- _Assignment 1_
In the memoir about growing up in a racist military family, where was the writer's father assigned when the writer was 12?
- _Assignment 2_
Write the next part of the memoir about growing up in a racist military family, picking up after its final sentence.

- _Supplied passage_
I come from a military family of Ohioians that by the duties of my father kept us largely living in Georgia for nearly all my young life. My parents were decidedly racist in their views. Extreme to the point of no social interaction with non-white or non-christian people. Extreme to the point of not being allowed to watch a television program that might have a rare black actor. The many vingnettes of this life can well be imagined, but two incidents served to change my attitudes and set me at odds with my family for many years.

At age 12 my father was assigned to Kindley AF, Bermuda. We lived off base and the local population was decidedly black. In a lot next to our home, some locals were playing cricket, which I found fascinating. A local kid came to me afterward and asked if he could get water to drink. Everything in my brain screamed no... don't do it. But I did. My mother happened to see the lad drinking from the garden hose and told him to leave and called me to her. When I got within range she slapped my face so hard I nearly fell. She literally screamed that I was to never let a ****** anywhere near the house again. I clearly remember trying to think this thing through and came to the conclusion that my mother hated some people so badly that she was willing to hurt someone she loved, and who loved her. That got the ball rolling.

- _Data extract_

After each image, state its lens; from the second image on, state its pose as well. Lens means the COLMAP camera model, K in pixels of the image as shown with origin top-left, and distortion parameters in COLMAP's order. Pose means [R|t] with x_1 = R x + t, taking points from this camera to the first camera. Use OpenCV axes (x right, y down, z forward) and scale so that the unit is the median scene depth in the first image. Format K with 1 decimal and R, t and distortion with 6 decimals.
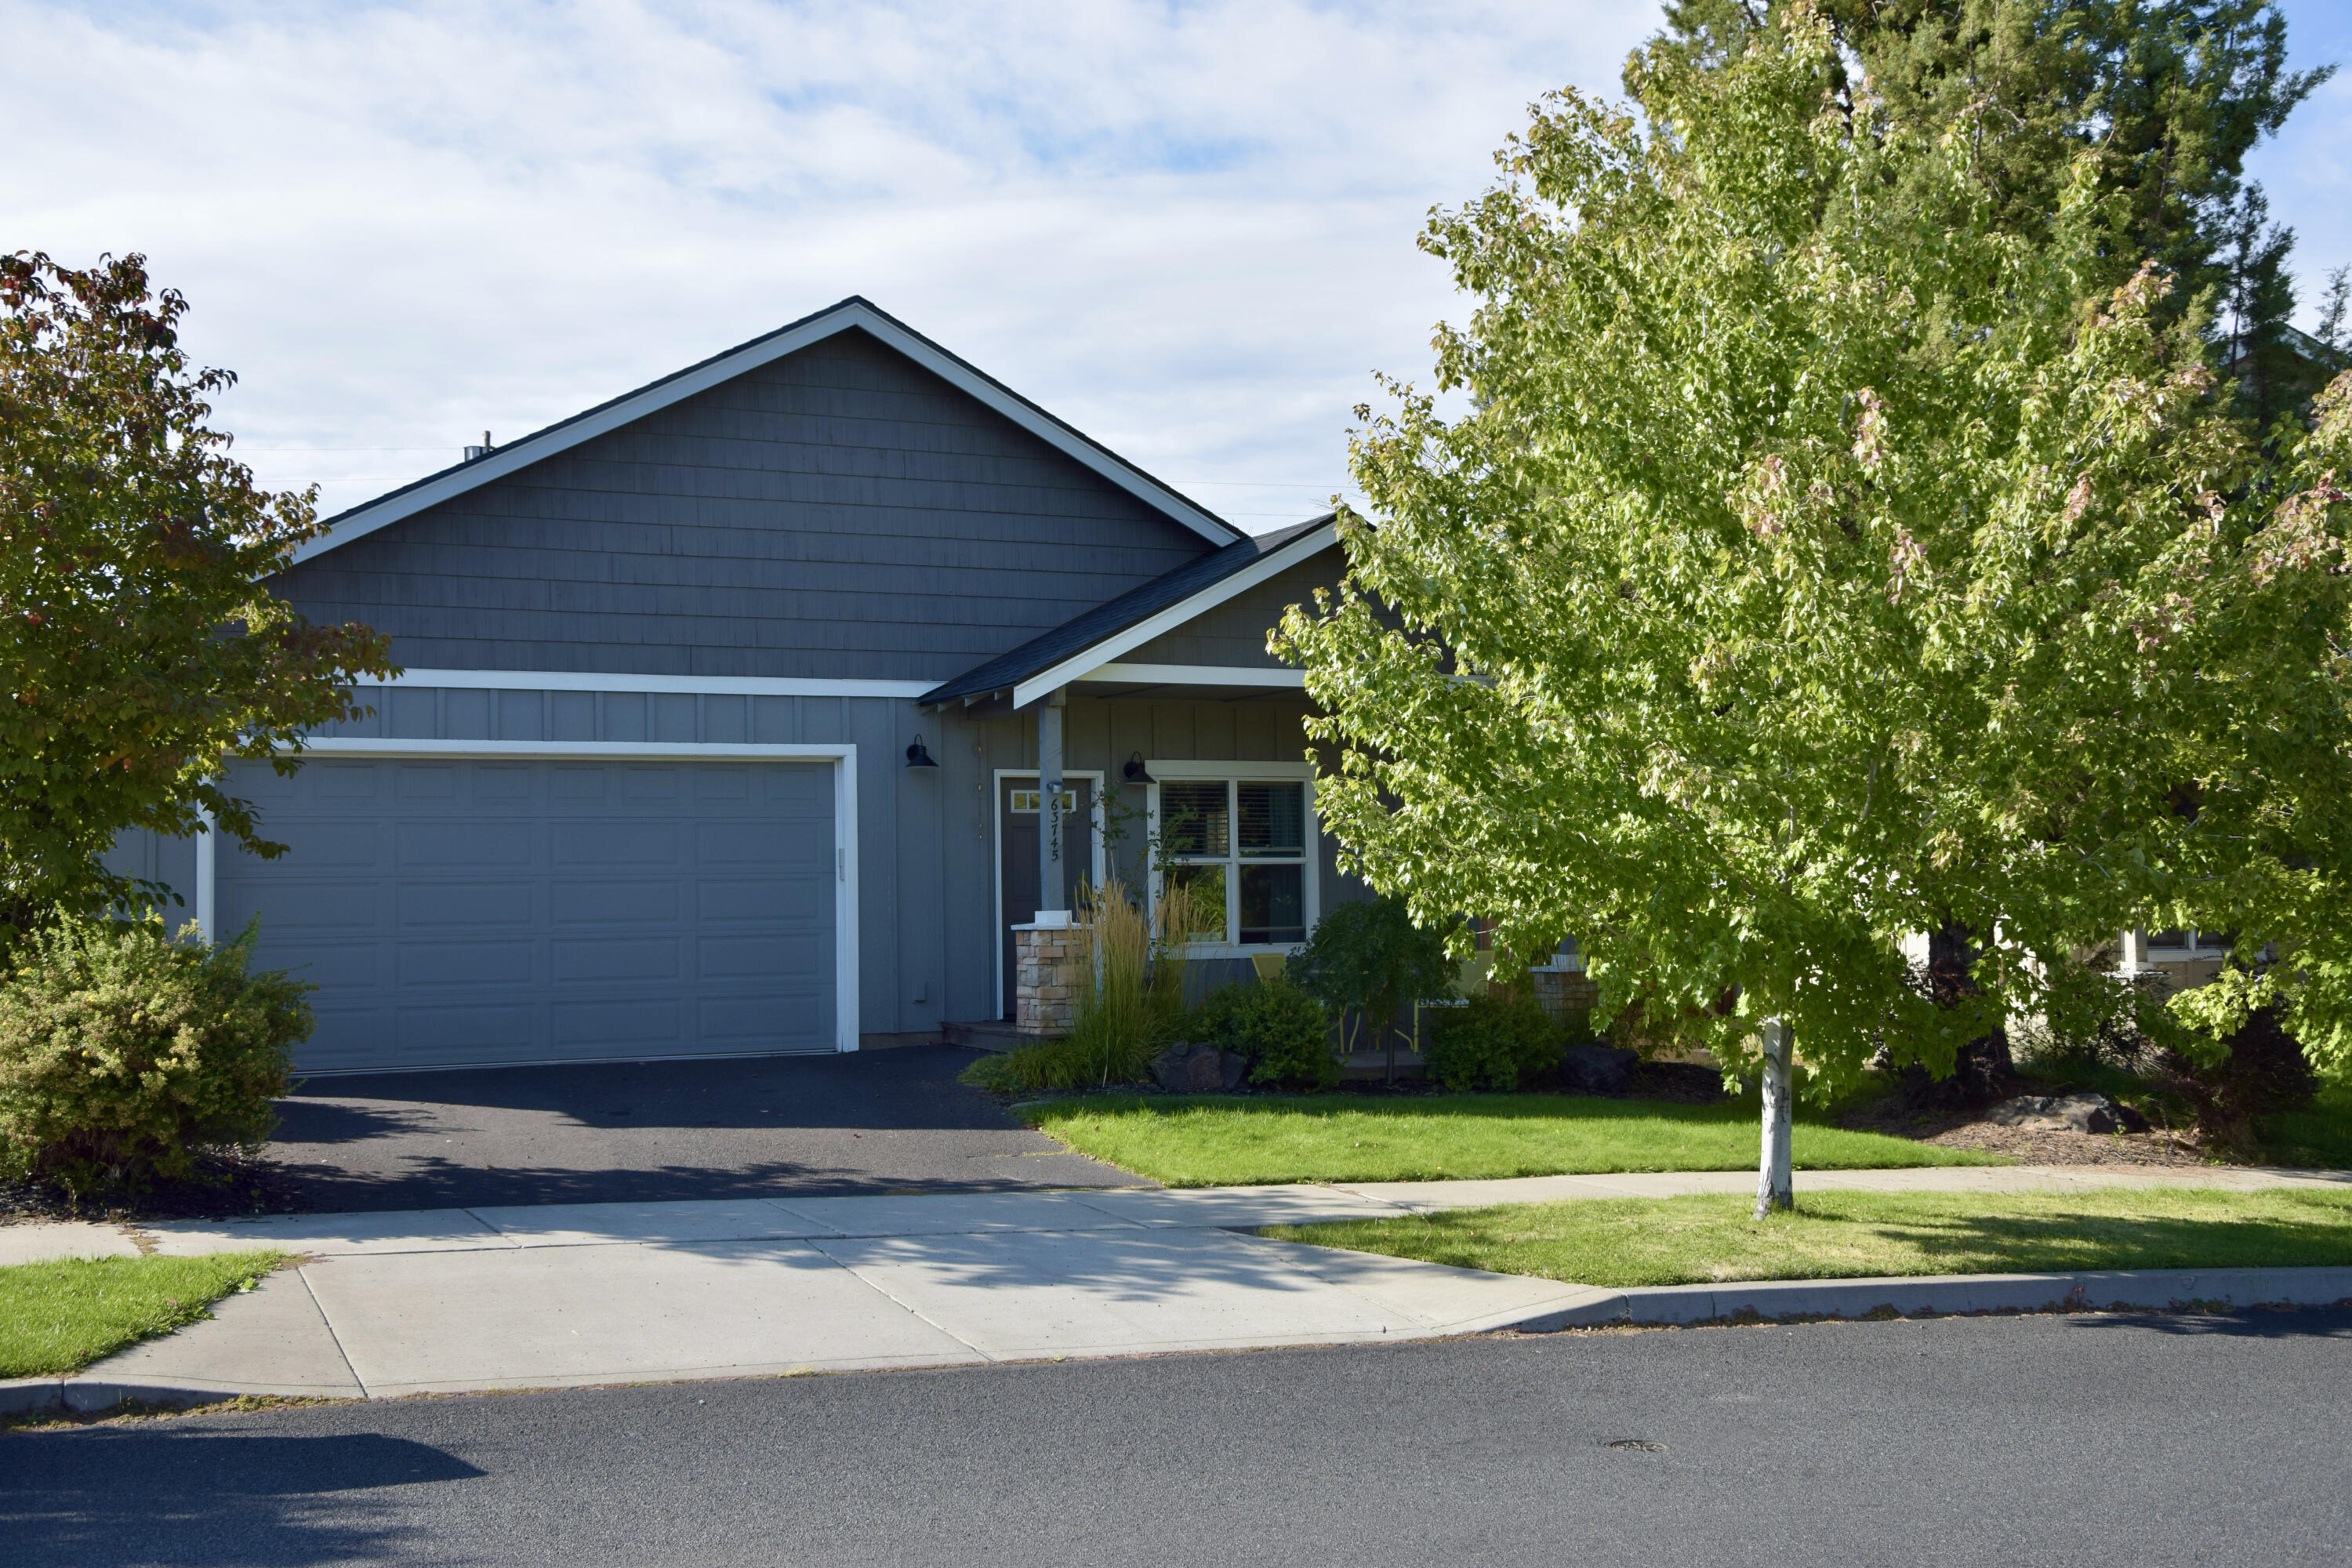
lens RADIAL K [[2684.9, 0, 1176.0], [0, 2684.9, 784.0], [0, 0, 1]] dist [-0.017445, -0.005307]
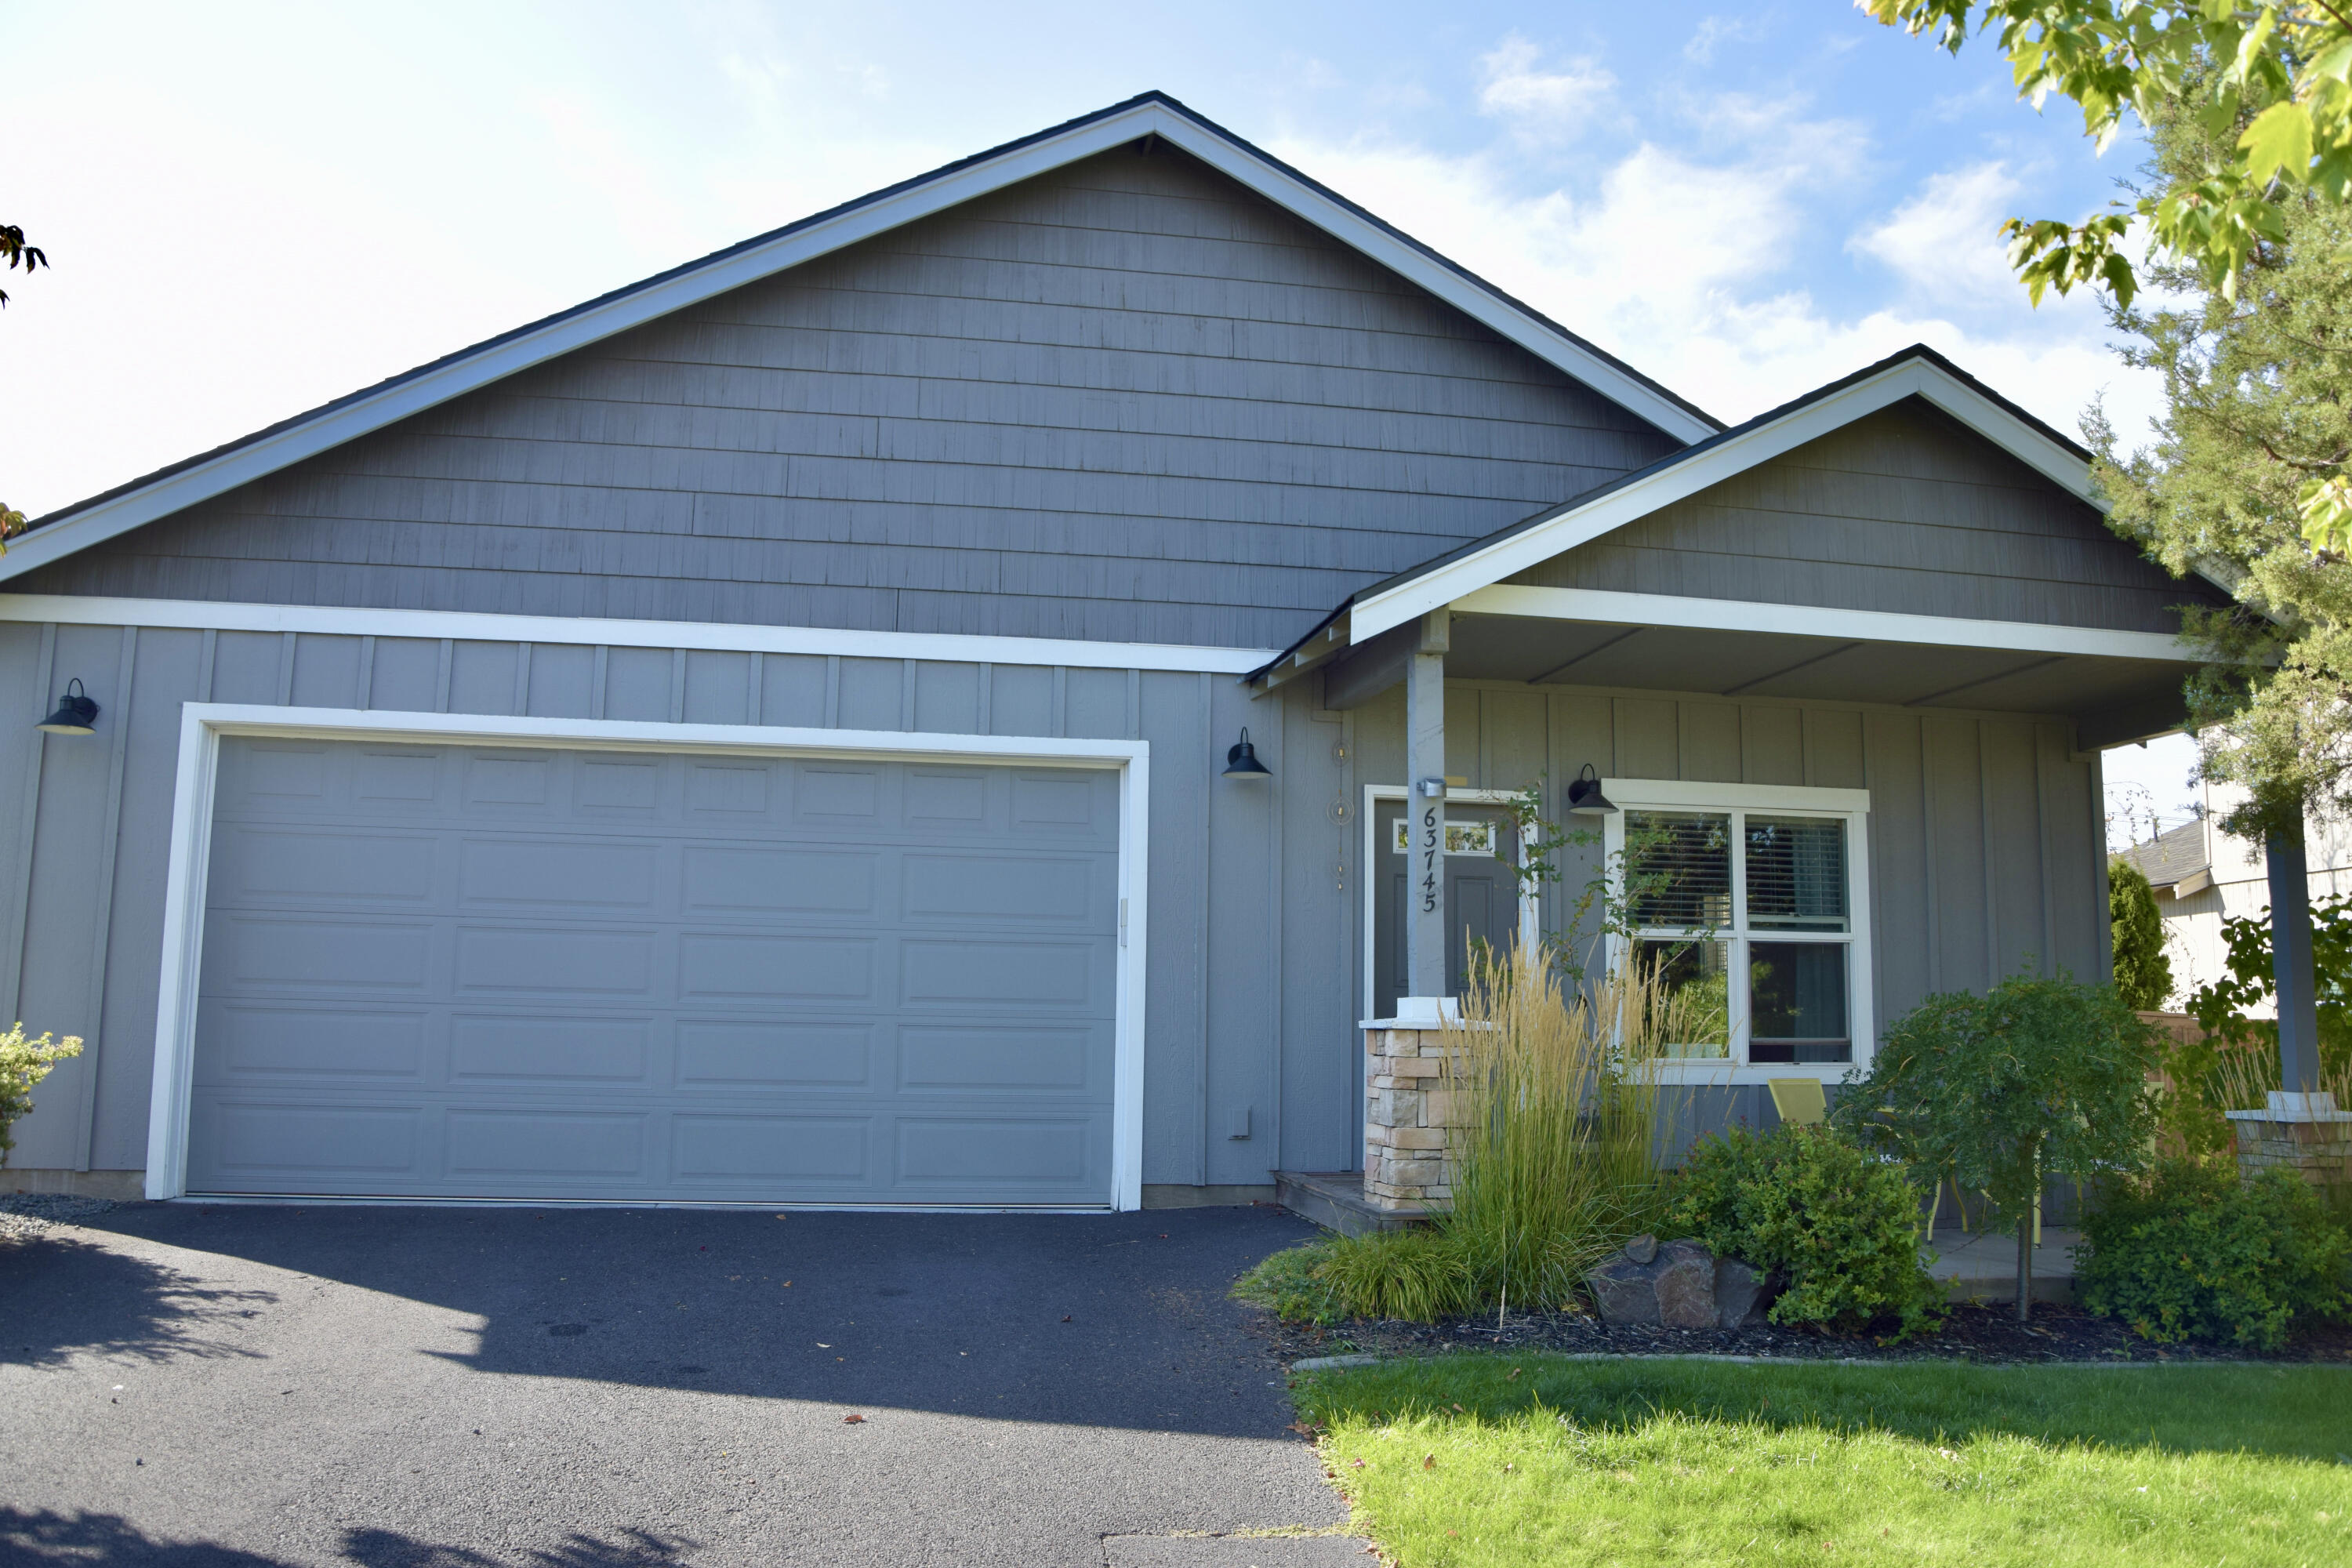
lens RADIAL K [[1820.8, 0, 1176.0], [0, 1820.8, 784.0], [0, 0, 1]] dist [-0.163157, 0.146579]
pose [[0.961041, -0.006232, -0.276335, 0.011090], [-0.018464, 0.996065, -0.086678, 0.034797], [0.275788, 0.088403, 0.957145, 0.579719]]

- _Task output 1_
Kindley AF, Bermuda.

- _Task output 2_
Two years later, we were assigned back to the base in Georgia we had left. We lived on base then and I played baseball in the military youth league. It was desegregated and we had a black kid on our team. Oddly, I remember my mother not having too much of a problem with it. My father, he wouldn't come to the games because of it. Anyway, Bob and I developed somewhat of a friendship born mainly because we would often be the last two kids to be picked up after practice, and just started talking. Most of the time, his mom or dad would arrive to get him first. But one day I saw that huge baby blue station wagon coming. I told Bob I had to go and that my folks don't want me talking to niggers. Unbelievable. I actually said that. His face just fell. I'll never forget the pain in his eyes. More like "Oh man... you, too?" I'll never forget his face. I wanted so badly to appologize, but I could only turn in embarrassment and head for the car. He never gave me the opportunity. After that day he never spoke to me and ignored anything I said to him... about anything. After the last game I never saw him again. To this day, when I see or hear that word I see that face. Worse, I think that when Bobby would hear it he would see mine.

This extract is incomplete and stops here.